In one of the most strongly worded judgments to emerge from the Securities and Futures Authority, a financial regulator, 27-year-old Mr Archer was yesterday banned for life from working in the City of London. The penalty, the most severe in the SFA's arsenal, was not accompanied by a fine because Mr Archer did not benefit personally from his misdemeanours, although he must pay £50,000 towards costs.

Mr Archer's downfall had more to do with an assiduous cover-up than with the initial transgression. He had traded shares with himself on the Stockholm Stock Exchange (SSE) in 1998, to force down the value of its equivalent on the FTSE-100 share index.

The tribunal which imposed the lifetime ban said that Mr Archer's misconduct was aggravated by the "persistence and guile of [his] attempts to deceive" investigators.

The affair dates back to December 1998, when Mr Archer was a member of the high- flying "Flaming Ferraris", a group of traders named after an expensive cocktail served in the Nam Long restaurant in London. The traders' success saw them receive annual bonuses exceeding £1m.

The other Ferraris, Adrian Ezra, 30, and David Crisanti, 37 and head of Mr Archer's department, were also expelled from the City yesterday for participating in the cover-up.

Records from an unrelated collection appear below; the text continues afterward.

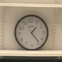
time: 1:23
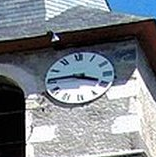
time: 3:45
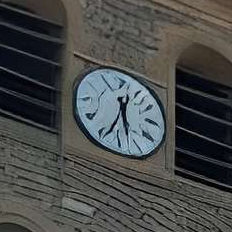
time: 5:33
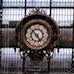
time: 4:52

The SSE's suspicions were aroused when Mr Archer conducted consecutive, large sell and buy orders for shares in Stora, a Swedish paper firm. It contacted his employer, the investment bank Credit Suisse First Boston (CSFB), and Mr Archer pretended the trading was a mistake. He even "devised an elaborate charade", the tribunal said, involving an imaginary client. The pair rehearsed the fake deal on the dealing phones of CSFB, which tapes its calls.

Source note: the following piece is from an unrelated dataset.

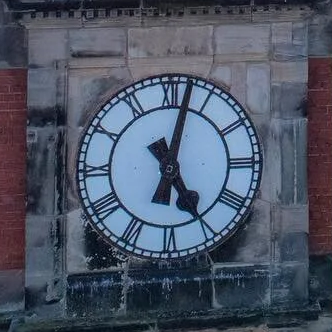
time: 5:02
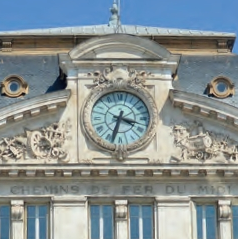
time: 3:33
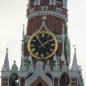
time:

The truth began to unravel when the SSE ordered the Swedish broker to provide the paperwork for the original trade. That prompted a demand for a fuller explanation from CSFB. The investigating tribunal said yesterday that Mr Archer's "first reaction when questioned by the SSE was to lie".

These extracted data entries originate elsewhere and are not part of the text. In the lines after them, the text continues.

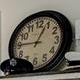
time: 12:45
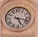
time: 5:17
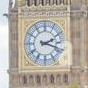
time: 2:18
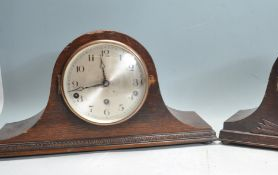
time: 11:42
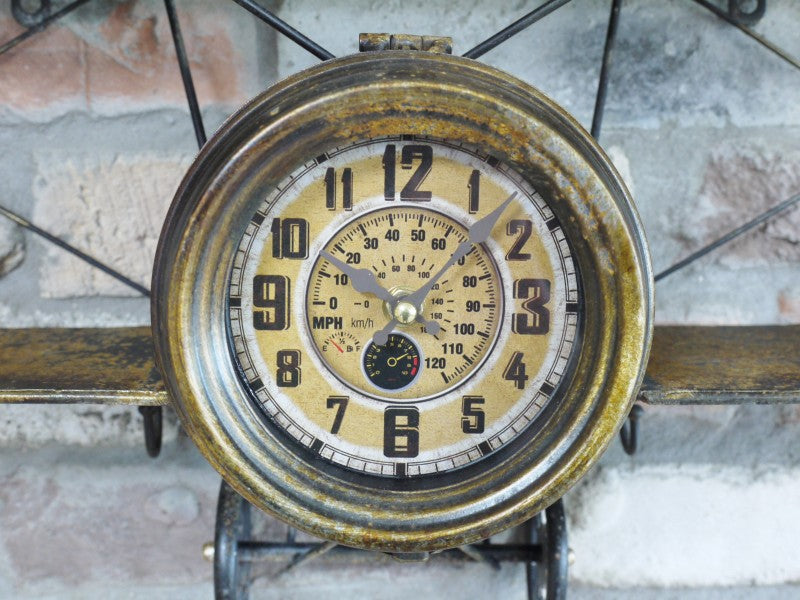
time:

However, the traders broke ranks as CSFB did an internal investigation. Mr Crisanti admitted knowing about the attempt to cover up the trades when he learnt that Mr Archer had implicated Mr Ezra in the affair. All three were dismissed in March 1999. But the tribunal at the SFA concluded that the Ferraris "had still not been fully frank and honest" despite admitting to lies.

Eversheds, Mr Archer's solicitors, said that he had no comment to make. Stripped of this livelihood, it is unclear what Mr Archer plans to do next. Technically, he is free to reapply for SFA registration, although he must prove he has been "rehabilitated". But an SFA spokesman said expulsion meant an offence was so serious that "we cannot conceive of a time-limit after which someone could be employed again".